Post Script: Even though I was complaining earlier, concerned about my lack of enthusiasm lately, I’m so happy to report that as soon as the WOD started tonight, and Sarah and I teamed up and cheered one another on, and pushed each other to our personal best, well, felt great to be there.

mamby-pamby-ness

“I know you’re tired but come, this is the way.”
― Rumi

Has anyone seen my CF Jou Jou? Cause its run away from home and I can’t seem to locate it anywhere. There’s a reward if you find it. Double, if you teach it a lesson in commitment.

Lost that loving feeling, people. Not sure what the problem is. Feel unmotivated. Not scared, or challenged, or anxious, just plain old simple, Meh.

Don’t like this feeling. Think it has a lot to do with the FL vacation, and then the birthday celebrations.
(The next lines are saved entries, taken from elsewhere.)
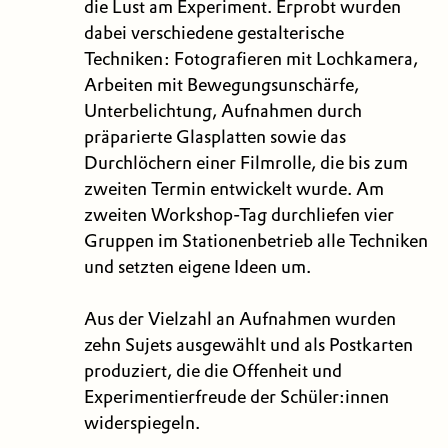
die Lust am Experiment. Erprobt wurden
dabei verschiedene gestalterische
Techniken: Fotografieren mit Lochkamera,
Arbeiten mit Bewegungsunschärfe,
Unterbelichtung, Aufnahmen durch
präparierte Glasplatten sowie das
Durchlöchern einer Filmrolle, die bis zum
zweiten Termin entwickelt wurde. Am
zweiten Workshop-Tag durchliefen vier
Gruppen im Stationenbetrieb alle Techniken
und setzten eigene Ideen um.
Aus der Vielzahl an Aufnahmen wurden
zehn Sujets ausgewählt und als Postkarten
produziert, die die Offenheit und
Experimentierfreude der Schüler:innen
widerspiegeln.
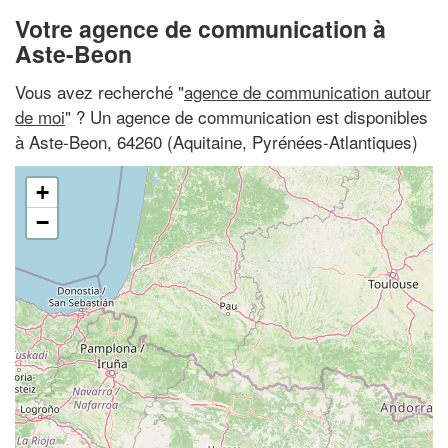
Votre agence de communication à
Aste-Beon
Vous avez recherché "
agence de communication autour
de moi
" ? Un agence de communication est disponibles
à Aste-Beon, 64260 (Aquitaine, Pyrénées-Atlantiques)
+
−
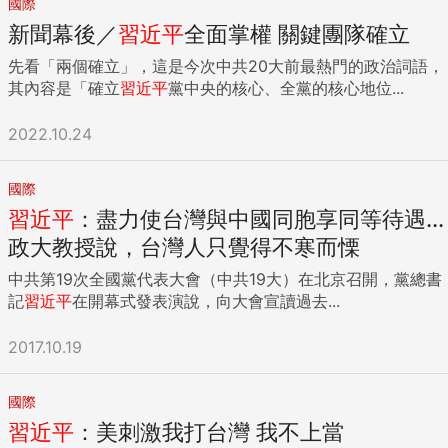
國際
新聞幕後／
習近平
全面掌權 關鍵團隊確立
先看「兩個確立」，這是今次中共20大前最熱門的政治詞語，
其內容是「確立
習近平
黨中央的核心、全黨的核心地位...
2022.10.24
國際
習近平
：盡力使台灣與中國同胞享同等待遇...
政大教授說，台灣人只覺得不寒而慄
中共第19次全國黨代表大會（中共19大）在北京召開，黨總書
記
習近平
在開幕式發表演說，向大會宣讀過去...
2017.10.19
國際
習近平
：美刺激我打台灣 我不上當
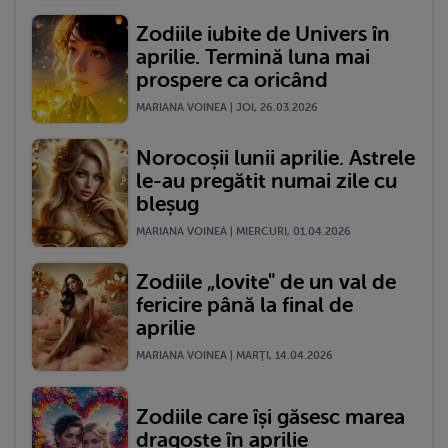
Zodiile iubite de Univers în
aprilie. Termină luna mai
prospere ca oricând
MARIANA VOINEA | JOI, 26.03.2026
Norocoșii lunii aprilie. Astrele
le-au pregătit numai zile cu
bleșug
MARIANA VOINEA | MIERCURI, 01.04.2026
Zodiile „lovite" de un val de
fericire până la final de
aprilie
MARIANA VOINEA | MARŢI, 14.04.2026
Zodiile care își găsesc marea
dragoste în aprilie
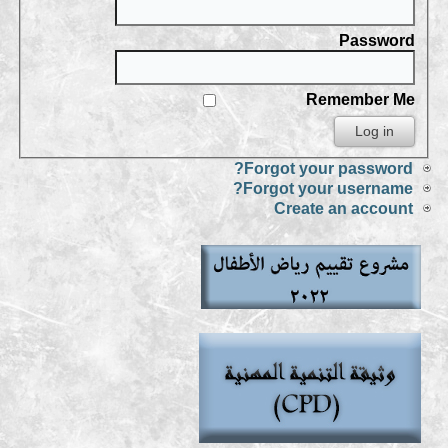
Password
Remember Me
Forgot your password?
Forgot your username?
Create an account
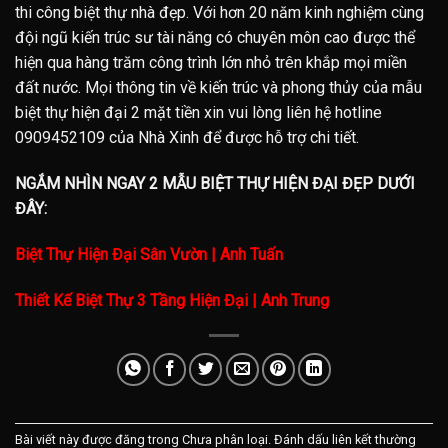
thi công biệt thự nhà đẹp. Với hơn 20 năm kinh nghiệm cùng
đội ngũ kiến trúc sư tài năng có chuyên môn cao được thể
hiện qua hàng trăm công trình lớn nhỏ trên khắp mọi miền
đất nước. Mọi thông tin về kiến trúc và phong thủy của mẫu
biệt thự hiện đại 2 mặt tiền xin vui lòng liên hệ hotline
0909452109 của Nhà Xinh để được hỗ trợ chi tiết.
NGẮM NHÌN NGAY 2 MẪU BIỆT THỰ HIỆN ĐẠI ĐẸP DƯỚI
ĐÂY:
Biệt Thự Hiện Đại Sân Vườn | Anh Tuấn
Thiết Kế Biệt Thự 3 Tầng Hiện Đại | Anh Trung
Bài viết này được đăng trong Chưa phân loại. Đánh dấu
liên kết thường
On a couple particular Fridays and Saturdays which shall remain nameless, my diet was less than primal. Today, my knees ache, my elbows are swollen, my left shoulder has an inferiority complex, the right has declared a state of anarchy. But I went to the WOD today nonetheless, and will continue to try to hit 5 per week. No rest for the indifferent. Probably another good thing about this 90 Day Challenge. It doesn’t let you quit. Even though you might wonder out loud about quitting, on the internet, where your 90 Day Peeps might read all about it. I’m also guessing, the unhealthy portion of my diet, like the birthday cheesecake, and cheeseburger with fries and beer apres ski on Saturday, are all contributing to my current state of in-equalibirum.

Warm-Up:

Row 1000m

Completed: in 4:33.

WOD:

I. AMRAP in 20 Minutes:

20 Thrusters (135/95)

20 Pullups

20 Burpees

Completed: 2 rounds plus 5 Thrusters (at 75lbs.) Ring Pulls Ups.

You simply can’t live in two worlds, uncommitted 100% to either, and expect great things. You’re either in, or you’re out. Half-way equals half-ass. How can you expect stellar things from a less than stellar effort. It’s not possible. When will I ever learn. Enough of this mamby-pamby-ness. Enough.